In a FB IPS discussion on transcendentals, Mark Schmanko said the following:
"It's
funny - here on this forum, many of us are all very sophisticated,
resorting to all the 'postness' and adjacency, and realism, and
enactment talk. But, still, we seem incapable of discarding (or just
metaphysically refuse to discard) the nonduality gospel. That, my
friends, is the real metaphysics of presence around here, the elephant
in the root-identity of the consoled mind, the presumption of some
realizable 'prior' or simultaneously all-pervasive unity with all
things, with all-that-is; all the contemplatives and meditators, all the
philosophical adepts around here continue to take repose in the solace
of an imagined unity, kataphatically or apophatically (for the
Buddhist-oriented), as such taking perpetual, rhetorrically unfindable
subtle-causal pleasure in self-affirming their attunement to it.
"Even
Bhaskar seems to have drank the nondual koolaide! What is this impulse
to submit to a great ocean that subsumes difference? Love does not
exist unless there is more-than-one! Ethics does not exist unless there
is more-than-two!
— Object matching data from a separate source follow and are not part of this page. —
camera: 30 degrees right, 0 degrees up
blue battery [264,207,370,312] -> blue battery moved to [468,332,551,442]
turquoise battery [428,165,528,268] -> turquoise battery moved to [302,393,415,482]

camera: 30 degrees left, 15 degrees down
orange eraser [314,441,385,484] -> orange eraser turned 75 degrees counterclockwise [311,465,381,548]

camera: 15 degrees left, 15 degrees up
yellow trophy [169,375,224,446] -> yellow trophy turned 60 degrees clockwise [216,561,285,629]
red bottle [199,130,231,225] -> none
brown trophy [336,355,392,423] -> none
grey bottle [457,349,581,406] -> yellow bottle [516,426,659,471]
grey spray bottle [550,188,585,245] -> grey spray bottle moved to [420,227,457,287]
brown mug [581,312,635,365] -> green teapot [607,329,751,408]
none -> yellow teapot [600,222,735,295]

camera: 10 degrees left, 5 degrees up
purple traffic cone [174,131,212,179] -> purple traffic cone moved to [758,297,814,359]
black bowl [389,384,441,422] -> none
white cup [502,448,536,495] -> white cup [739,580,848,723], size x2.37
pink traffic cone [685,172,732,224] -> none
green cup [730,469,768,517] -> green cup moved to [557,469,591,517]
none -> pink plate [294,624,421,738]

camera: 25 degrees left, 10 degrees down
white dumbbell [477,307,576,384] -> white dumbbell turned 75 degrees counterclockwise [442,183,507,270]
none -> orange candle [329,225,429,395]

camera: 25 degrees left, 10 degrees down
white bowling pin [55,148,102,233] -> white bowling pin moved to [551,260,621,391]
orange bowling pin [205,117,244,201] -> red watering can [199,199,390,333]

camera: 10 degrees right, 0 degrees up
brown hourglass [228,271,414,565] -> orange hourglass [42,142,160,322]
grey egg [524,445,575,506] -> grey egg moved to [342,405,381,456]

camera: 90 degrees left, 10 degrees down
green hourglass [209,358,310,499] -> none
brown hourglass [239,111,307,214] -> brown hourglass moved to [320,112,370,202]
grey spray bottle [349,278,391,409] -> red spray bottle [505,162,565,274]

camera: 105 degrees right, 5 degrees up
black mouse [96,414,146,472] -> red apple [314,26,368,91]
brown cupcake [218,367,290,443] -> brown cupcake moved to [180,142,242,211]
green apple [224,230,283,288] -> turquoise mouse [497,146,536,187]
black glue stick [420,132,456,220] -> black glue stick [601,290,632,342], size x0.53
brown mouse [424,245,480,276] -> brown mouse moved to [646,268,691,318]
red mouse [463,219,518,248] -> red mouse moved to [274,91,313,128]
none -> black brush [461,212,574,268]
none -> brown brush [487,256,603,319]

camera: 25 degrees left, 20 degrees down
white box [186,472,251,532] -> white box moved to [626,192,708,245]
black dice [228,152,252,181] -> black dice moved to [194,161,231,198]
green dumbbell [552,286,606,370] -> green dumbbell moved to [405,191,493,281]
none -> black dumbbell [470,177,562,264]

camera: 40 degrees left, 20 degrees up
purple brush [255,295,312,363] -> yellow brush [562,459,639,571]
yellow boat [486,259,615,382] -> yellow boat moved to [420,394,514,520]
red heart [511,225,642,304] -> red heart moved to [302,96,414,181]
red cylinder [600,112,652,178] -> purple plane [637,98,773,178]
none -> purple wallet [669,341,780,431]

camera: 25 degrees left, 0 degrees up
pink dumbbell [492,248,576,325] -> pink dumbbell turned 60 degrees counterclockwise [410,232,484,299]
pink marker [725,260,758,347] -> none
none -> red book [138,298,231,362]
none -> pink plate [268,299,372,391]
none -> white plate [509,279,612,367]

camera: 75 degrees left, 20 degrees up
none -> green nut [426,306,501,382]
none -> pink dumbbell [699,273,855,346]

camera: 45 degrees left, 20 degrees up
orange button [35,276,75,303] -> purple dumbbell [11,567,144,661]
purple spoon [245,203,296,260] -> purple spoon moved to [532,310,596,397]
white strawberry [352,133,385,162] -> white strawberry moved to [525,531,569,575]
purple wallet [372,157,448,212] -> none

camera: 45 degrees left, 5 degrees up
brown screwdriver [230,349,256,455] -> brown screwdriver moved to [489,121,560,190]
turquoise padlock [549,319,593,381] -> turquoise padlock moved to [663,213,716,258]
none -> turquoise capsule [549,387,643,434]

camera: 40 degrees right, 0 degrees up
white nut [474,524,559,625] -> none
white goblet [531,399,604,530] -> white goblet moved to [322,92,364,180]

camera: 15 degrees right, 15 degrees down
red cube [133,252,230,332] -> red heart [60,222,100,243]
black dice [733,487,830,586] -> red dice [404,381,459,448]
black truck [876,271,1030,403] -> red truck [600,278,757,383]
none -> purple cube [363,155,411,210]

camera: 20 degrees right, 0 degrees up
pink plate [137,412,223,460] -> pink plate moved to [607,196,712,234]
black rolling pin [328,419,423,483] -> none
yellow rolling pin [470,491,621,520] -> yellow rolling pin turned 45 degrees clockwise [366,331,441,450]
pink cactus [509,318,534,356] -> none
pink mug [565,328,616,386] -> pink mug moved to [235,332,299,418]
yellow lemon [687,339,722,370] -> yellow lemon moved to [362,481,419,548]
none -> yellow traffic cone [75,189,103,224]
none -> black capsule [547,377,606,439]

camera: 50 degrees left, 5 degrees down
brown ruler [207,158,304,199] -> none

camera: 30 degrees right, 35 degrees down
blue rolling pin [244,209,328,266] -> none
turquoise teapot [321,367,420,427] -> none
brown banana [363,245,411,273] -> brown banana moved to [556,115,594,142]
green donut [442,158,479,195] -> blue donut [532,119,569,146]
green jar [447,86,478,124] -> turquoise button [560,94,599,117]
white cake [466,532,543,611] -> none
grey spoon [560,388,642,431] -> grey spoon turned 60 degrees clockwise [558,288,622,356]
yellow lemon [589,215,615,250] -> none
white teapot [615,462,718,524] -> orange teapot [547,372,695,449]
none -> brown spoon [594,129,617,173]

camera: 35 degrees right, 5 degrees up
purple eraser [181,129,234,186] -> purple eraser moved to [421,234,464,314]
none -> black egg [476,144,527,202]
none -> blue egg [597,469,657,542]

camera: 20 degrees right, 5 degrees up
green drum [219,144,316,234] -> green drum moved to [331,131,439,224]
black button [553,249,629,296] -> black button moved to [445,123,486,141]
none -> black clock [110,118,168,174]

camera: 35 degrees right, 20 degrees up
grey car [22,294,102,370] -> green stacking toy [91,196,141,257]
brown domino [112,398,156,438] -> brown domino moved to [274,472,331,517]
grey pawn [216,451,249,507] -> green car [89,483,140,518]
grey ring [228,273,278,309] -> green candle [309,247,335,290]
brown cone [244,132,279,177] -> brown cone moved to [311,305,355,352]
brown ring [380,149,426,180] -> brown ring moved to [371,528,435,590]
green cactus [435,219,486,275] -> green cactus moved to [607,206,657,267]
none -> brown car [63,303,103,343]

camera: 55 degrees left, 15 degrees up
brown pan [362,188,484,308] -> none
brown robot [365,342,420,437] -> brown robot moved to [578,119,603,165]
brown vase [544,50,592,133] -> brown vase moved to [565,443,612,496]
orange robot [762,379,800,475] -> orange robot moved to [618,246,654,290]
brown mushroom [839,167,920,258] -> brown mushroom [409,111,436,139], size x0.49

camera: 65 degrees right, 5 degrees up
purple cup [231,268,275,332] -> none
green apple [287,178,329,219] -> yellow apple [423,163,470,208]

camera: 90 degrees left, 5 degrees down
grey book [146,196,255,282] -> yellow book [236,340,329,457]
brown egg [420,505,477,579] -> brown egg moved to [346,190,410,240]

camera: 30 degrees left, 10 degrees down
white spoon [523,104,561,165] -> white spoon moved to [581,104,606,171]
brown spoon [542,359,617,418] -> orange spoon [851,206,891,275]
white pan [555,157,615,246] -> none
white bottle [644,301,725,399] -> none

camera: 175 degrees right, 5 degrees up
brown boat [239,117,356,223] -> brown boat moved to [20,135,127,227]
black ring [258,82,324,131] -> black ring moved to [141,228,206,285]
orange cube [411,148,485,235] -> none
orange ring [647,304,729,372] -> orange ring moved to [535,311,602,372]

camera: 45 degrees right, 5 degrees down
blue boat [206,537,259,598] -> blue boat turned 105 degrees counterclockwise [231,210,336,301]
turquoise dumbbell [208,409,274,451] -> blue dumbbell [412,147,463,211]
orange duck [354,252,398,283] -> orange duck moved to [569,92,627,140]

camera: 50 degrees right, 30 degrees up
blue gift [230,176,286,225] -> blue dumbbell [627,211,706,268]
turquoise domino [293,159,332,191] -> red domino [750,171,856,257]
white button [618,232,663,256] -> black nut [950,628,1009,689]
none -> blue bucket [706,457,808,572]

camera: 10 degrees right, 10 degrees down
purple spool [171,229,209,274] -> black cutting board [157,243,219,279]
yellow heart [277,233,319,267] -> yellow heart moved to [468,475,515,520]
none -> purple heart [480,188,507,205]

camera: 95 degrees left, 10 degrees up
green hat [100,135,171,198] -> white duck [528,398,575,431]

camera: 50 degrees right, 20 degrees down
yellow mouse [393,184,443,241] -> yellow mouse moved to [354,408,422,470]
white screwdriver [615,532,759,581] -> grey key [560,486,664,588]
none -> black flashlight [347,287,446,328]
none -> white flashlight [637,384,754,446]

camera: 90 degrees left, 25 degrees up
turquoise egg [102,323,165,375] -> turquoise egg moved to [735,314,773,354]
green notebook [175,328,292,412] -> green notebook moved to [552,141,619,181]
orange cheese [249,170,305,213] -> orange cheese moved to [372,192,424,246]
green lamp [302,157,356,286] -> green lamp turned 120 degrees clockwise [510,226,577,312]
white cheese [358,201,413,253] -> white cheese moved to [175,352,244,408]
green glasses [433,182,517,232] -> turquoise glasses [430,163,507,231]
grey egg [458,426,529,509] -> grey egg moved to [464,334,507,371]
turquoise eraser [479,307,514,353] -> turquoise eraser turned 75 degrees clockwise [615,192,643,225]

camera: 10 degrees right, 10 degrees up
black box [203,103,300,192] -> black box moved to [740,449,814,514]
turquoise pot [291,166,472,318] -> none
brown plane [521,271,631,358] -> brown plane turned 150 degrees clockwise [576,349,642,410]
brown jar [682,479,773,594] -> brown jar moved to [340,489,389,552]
The universe is not a single entity, so why do we go
on positing the nondual as an ultimate realization. (Posting this as a
thread-starter too, but it was inspired here; hence the double
announcement)"
I replied:
I'm with you Mark
on the Buddhist 'nondual' metaphysics of presence. But not all
Buddhists adhere to this view, just the shentong. The rangtong is
another story. I covered this at length in numerous Ning IPS threads,
especially the Batchelor thread. It's also why I like Thompson's work on meditative states, as he is a rangtong himself.